- The IEAA urges for peer-to-peer support for international students in the post-pandemic transition
- Domestic students show great concern for their international counterparts
The International Education Association of Australia (IEAA) urges all institutions in Australia and New Zealand to provide peer support for international students during the post-pandemic transition. According to Janelle Chapman, president of the IEAA, international students in Australia belonged to the most vulnerable groups at the peak of the COVID-19 pandemic.
Because of the gap in institutional support, domestic students have become more concerned with international students in crisis, especially those having difficulties making ends meet. Living far from their home countries and in social isolation have also caused mental health issues in several international students.
According to research by the IEAA, Australia’s domestic students have positive sentiments toward their foreign counterparts. They are also aware, to varying degrees, of the challenges international students are facing.

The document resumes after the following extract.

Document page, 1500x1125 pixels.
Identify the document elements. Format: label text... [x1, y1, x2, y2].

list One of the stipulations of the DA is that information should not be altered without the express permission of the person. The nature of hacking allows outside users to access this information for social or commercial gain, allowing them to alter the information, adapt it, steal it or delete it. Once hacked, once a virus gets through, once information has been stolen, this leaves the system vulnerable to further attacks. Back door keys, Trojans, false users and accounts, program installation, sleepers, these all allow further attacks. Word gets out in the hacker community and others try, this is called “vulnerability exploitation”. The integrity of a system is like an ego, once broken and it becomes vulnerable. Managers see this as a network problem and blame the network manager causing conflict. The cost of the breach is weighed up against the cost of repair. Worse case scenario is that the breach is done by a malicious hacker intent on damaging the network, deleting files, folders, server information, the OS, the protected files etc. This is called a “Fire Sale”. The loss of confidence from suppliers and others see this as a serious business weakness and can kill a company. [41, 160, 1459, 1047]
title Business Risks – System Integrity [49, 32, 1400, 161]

There is also a need for peer-to-peer support as already demonstrated by domestic students concerned about their international counterparts. Some have created support groups to help everyone cope during the pandemic.
Education providers, community organizations, and local governments have actually provided different forms of support for international students. These are learning, peer, social networking, and even mentoring support.
According to the report, 82 percent of 1,313 Australian and 981 New Zealand citizens had a shift in attitude with regard to the challenges international students face, particularly in terms of the difficulties associated with social isolation and separation.
The two-phase research titled “Student Voices” included different interviews with government agencies and key education players, as well as 4,300 domestic and international students at 15 universities, five technical and further education (TAFE) institutions in Australia, and four universities in New Zealand.
Results showed how domestic students can engage with international students to make them feel equally recognized as part of the community. The research also gives a clear picture of the need to support the ties between domestic and international institutions to provide structured peer-to-peer support to all students.
Several studies have shown international students’ susceptibility to mental health crises due to the pandemic. “It’s hard to live in a country where you don’t know the rules and where you’re operating in a language that is not your native tongue,” said Emma Swift, EdM, author of U.S. Classroom Culture, a NAFSA student guide. Swift added that the pressure of dealing with the pandemic is compounded by the lack of access to their support system.
International students facing difficulties should reach out to their peers or to their institution and ask for help. Agents should also offer full support to their students during these trying times.